I was there, and although I wasn't a soap opera fan, I knew about what was happening on General Hospital. You could not go to a party or family outing and not overhear discussions of Luke and Laura. 

Now, here's the gut punch. Bankirum and Bennett then explain that when Luke was first brought onto the show as a minor, temporary character, he raped Laura at his nightclub.

What in the serious F***k? I didn't remember that. 

I don't want to give away what happened from there, but the episode just bristles with plot twists, secretive cabals by GH producers, and a head-scratching sense that people in the 1980s were way too accepting of sexual assault. The co-hosts go on to explore the awakening of the American psyche about the issue of sexual assault, explaining that date rape was a recently uncovered issue that had been neglected.

You can listen to that episode here.

After that first episode, I was hooked. I waited for the second episode and when it came out it was...about the two co-hosts.

My first thought was: "This is like leading in the Indy 500 race and then pulling over to pick up a snack." This was a mistake. Big time.

The sad part is I had nobody to mansplain this to.

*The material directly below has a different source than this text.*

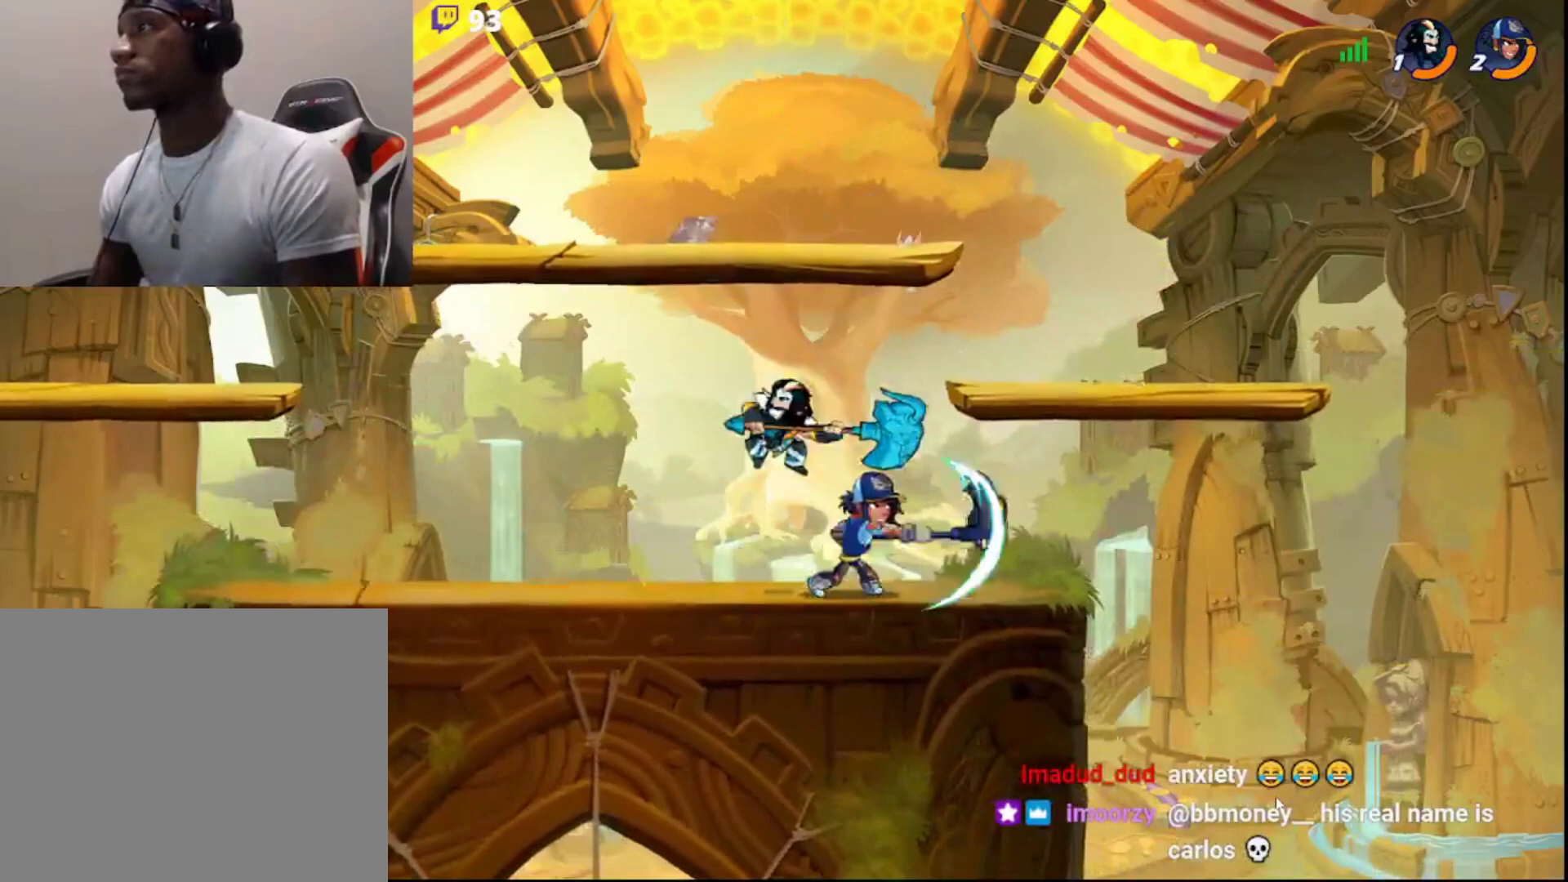
{"buttons": [], "left_stick": "up-right", "right_stick": "center", "events": [[83, "CROSS", "up"], [117, "CROSS", "down"], [167, "CROSS", "up"], [267, "L3", "up"]]}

So I listened to the episode. My apologies to Bankirum and Bennett. The episode was funny, informative, and charming. First, these two women are wildly talented. For men, I'd equate them to Chiefs QB Patrick Mahomes. Second, the co-hosts have a strong Womance. They get each other, and that connection translates into the frictionless feel of the podcast and the excellence of their narrative. 

On the podcasting mechanics side of the ledger, the show has a nice, bouncy, 80s-vibe intro music and the show uses music clips as a smooth segue. The sound production values are solid, the archival clips they play sound crisp, and the show's logo shows cleverness.

Their next episode just coming out now is about Pamela Anderson and her iconic, one-piece red swimsuit on TV's Baywatch.

Check out In Retrospect. New episodes are released on Friday. I guarantee that if you were around when the cultural event they cover is autopsied, you'll say two things. First, "I never knew that," and second, "what was I thinking?"